This article from USAToday about the living restrictions on sex offenders points out something most people never think about.
http://www.usatoday.com/news/nation/...st_x.htm?csp=1
In some states, if you have been convicted of a sex crime, you can only live in areas where the state deems appropriate. On top of this, in many states, you have to 'check in' with a department of corrections officer, sometimes for life - even after being released from prison.
Now, of course I am not a advocating any type of pro-sex offenders discussion here nor am I advocating what they have done or been convicted of.
That being said, this is a new trend in the American judicial system which is quite bothering to me, and should be to anyone living there.
In the past, if you commit a crime, you were given a sentence with one of three goals - either to deter, detain, or reform. All sentences in America under the system there are supposed to preform one of those three tasks.
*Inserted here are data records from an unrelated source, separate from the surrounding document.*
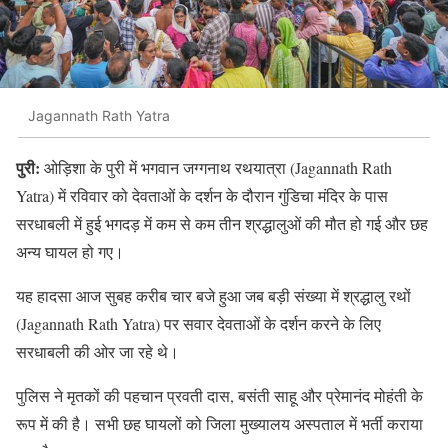
Jagannath Rath Yatra
पुरी:
ओड़िशा के पुरी में भगवान जग्गनाथ रथयात्रा (Jagannath Rath
Yatra) में रविवार को देवताओं के दर्शन के दौरान गुंडिचा मंदिर के पास
सरधाबली में हुई भगदड़ में कम से कम तीन श्रद्धालुओं की मौत हो गई और छह
अन्य घायल हो गए।
यह हादसा आज सुबह करीब चार बजे हुआ जब बड़ी संख्या में श्रद्धालु रथों
(Jagannath Rath Yatra) पर सवार देवताओं के दर्शन करने के लिए
सरधाबली की ओर जा रहे थे।
पुलिस ने मृतकों की पहचान प्रवती दास, बसंती साहू और प्रेमानंद मोहंती के
रूप में की है। सभी छह घायलों को जिला मुख्यालय अस्पताल में भर्ती कराया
After serving your time, you are considered a 'free' person. These new laws directly challenge that idea. Under these laws any sex related crime automatically becomes a life sentence.
Now once again people will argue that if anyone deserves such differential treatment it is the sex offenders, and personally, I feel they deserve probably more than they get in the way of sentencing, HOWEVER I do feel that under the law anyone who serves their time should be free and clear after their release.
The reason being is the proverbial 'slippery slope' which is encounter in the legal world - which for those not familiar with the term is when a law is passed for one reason, but leads to a whole new set of abuses under the system.
For example now in Nevada - ALL persons with a felony conviction now have to report in like sex offenders and also now have to be authorised to move. It started with sex offenders, now ALL felons, even if your just there for writing bad checks, which is a felony if its over $2000, have a life sentence.
The question I pose is does anyone else feel this is excessive? To treat all convicts the same and make all their sentences life sentences? With 20% of Americans either in prison or having been in prison, doesn't this appear to have a larger impact that one might think? If 20% of the population has to check in with the government on a regular basis, and get permission to move about in the country, where does it stop?
This reminds me once again of the rights of the accused, which is in another thread, so feel free to post about that there, but the same type of events - first the remove all rights for the alleged terrorists, then next they took them from sex offenders, now we see all persons have been stripped of some of the rights promised in the Constitution.
This appears that now, even after convicted, you once again are party to an abusive system stacked against the citizen with more rights being stripped away in the name of security.